Shot on 16mm and nine years in the making, Mariinka will screen in the festival’s main competition, DOX:AWARD.
“Mariinka begins long before the world watched the full-scale invasion. In eastern Ukraine, the film traces several young Ukrainians whose lives have been forever shaped by more than ten years of war and conflict in the Donbas region,” reads a synopsis for the doc. “Amidst the war, a promising boxing talent turns military paramedic, a girl is smuggling unexpected goods across the frontline to survive, and as in a Greek tragedy, two brothers now fight on opposite sides of the front line – against each other – while their youngest brother lives in safety far from the war with a foster family in the United States. Through letters, video calls, and silent meetings, a story unfolds about belonging, national loyalty and the fault lines where political conflicts can trump even the bonds of blood.”

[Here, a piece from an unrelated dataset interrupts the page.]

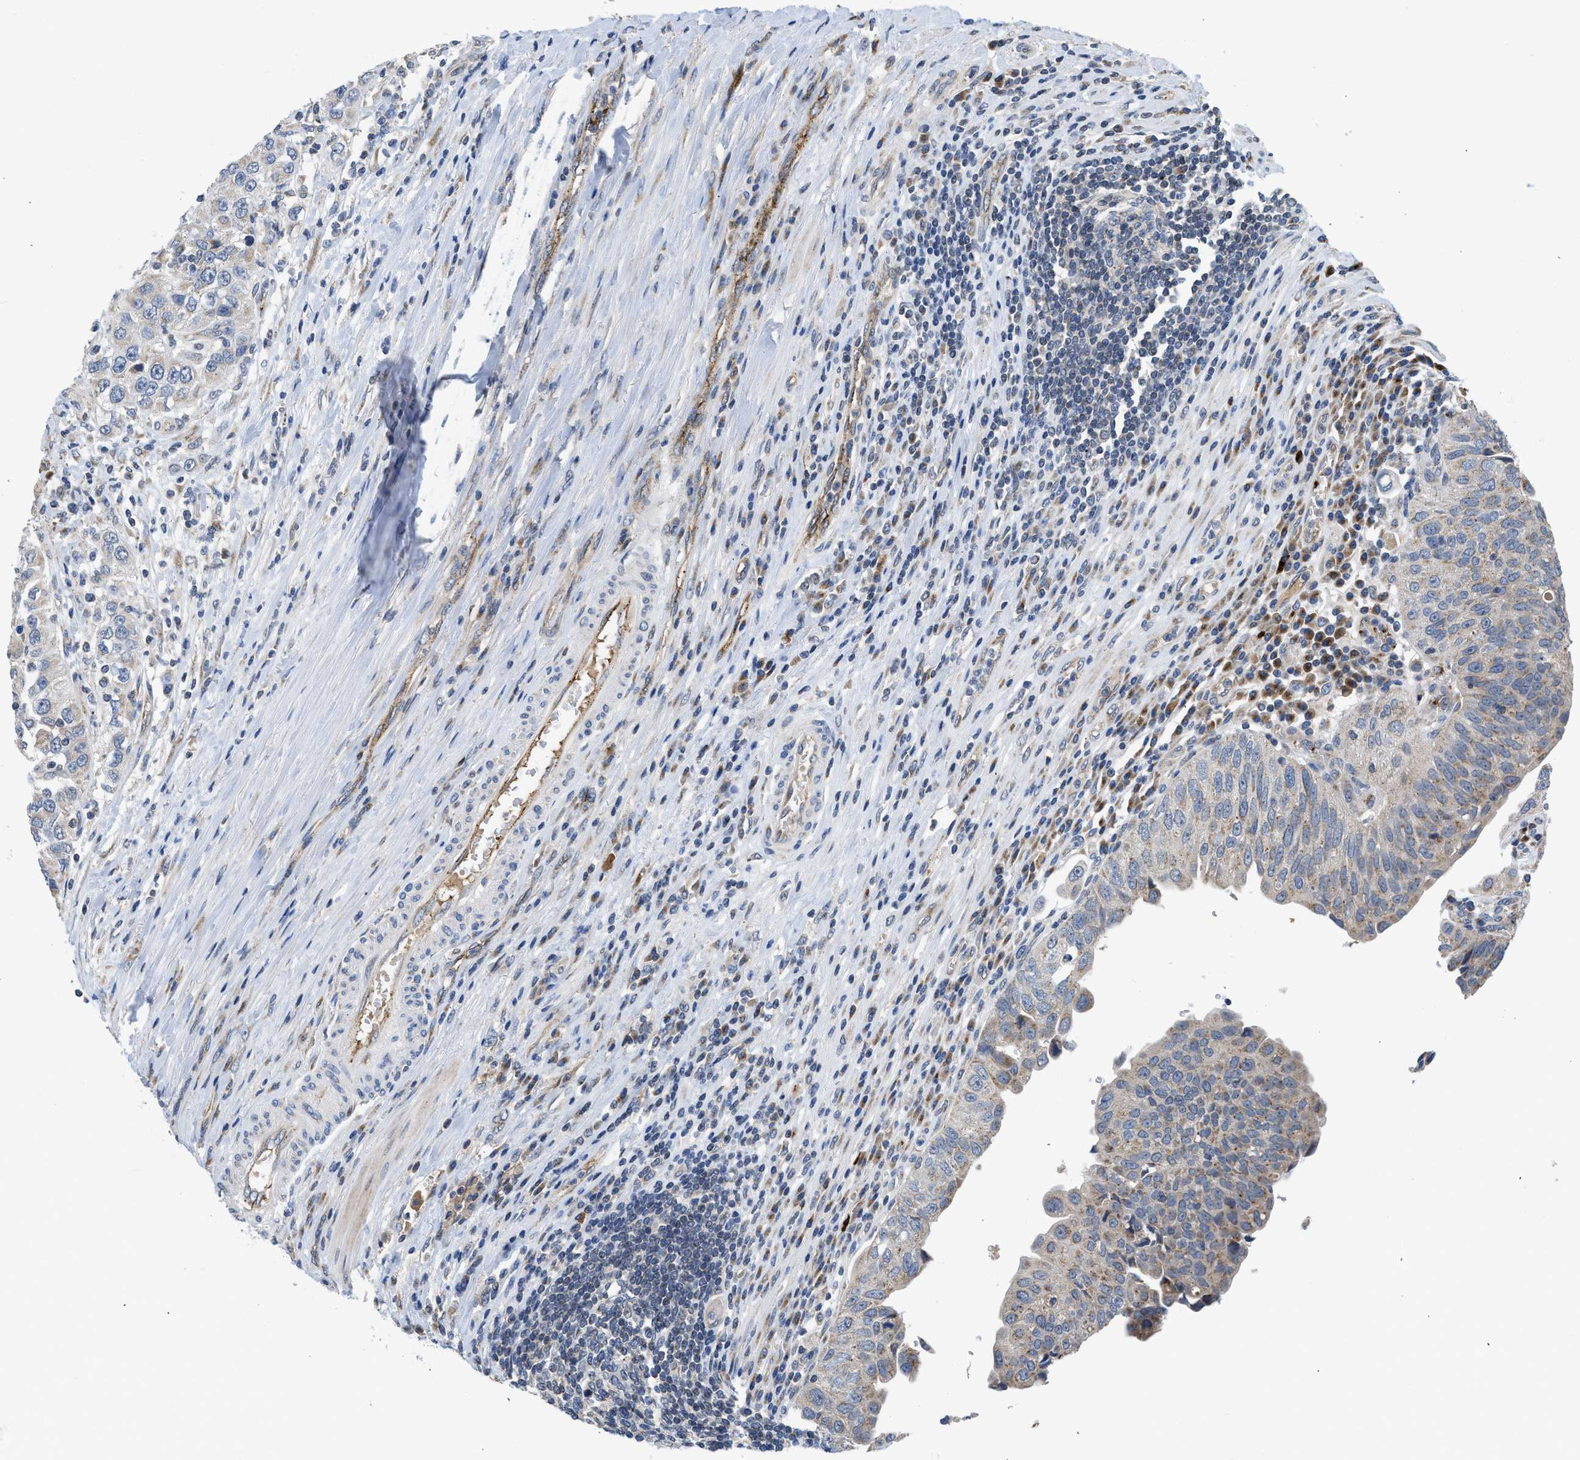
{"staining": {"intensity": "weak", "quantity": "<25%", "location": "cytoplasmic/membranous"}, "tissue": "urothelial cancer", "cell_type": "Tumor cells", "image_type": "cancer", "snomed": [{"axis": "morphology", "description": "Urothelial carcinoma, High grade"}, {"axis": "topography", "description": "Urinary bladder"}], "caption": "Immunohistochemistry (IHC) micrograph of neoplastic tissue: human urothelial cancer stained with DAB reveals no significant protein positivity in tumor cells. Brightfield microscopy of immunohistochemistry stained with DAB (brown) and hematoxylin (blue), captured at high magnification.", "gene": "PIM1", "patient": {"sex": "female", "age": 80}}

Directed by De Pue and produced by him via his Savage Film and Bart Van Langendonck, in co-production with Christian Beetz via Beetz Brothers Film Production, Femke Wolting and Bruno Felix of Submarine, Vincent Metzinger, Emilie Blézat of Dark Riviera, Naoko Films, Shelter Prod, and ZDF in collaboration with ARTE, with the participation of RTBF Documentary Unit, VRT, VPRO, and SVT.
“Mariinka is a film that insists on our attention at a time when attention itself has become a scarce resource,” said Niklas Engstrøm, artistic director of CPH:DOX. “Pieter-Jan de Pue has spent nearly a decade staying with this story – not chasing the news cycle, but listening to lives shaped by a war that began long before it filled our headlines and continues as the world’s gaze threatens to drift elsewhere. The result is a remarkable cinematic achievement that refuses both distance and simplification, presenting the Russian invasion of Ukraine as lived reality, carried in bodies, relationships and impossible choices.”
He added: “Shaped through European co-production – and years of engagement with CPH:DOX’s industry platforms – the film reminds us why documentary cinema matters: not to offer easy answers, but to confront us with urgency, nuance and the complex human realities behind events often reduced to headlines.”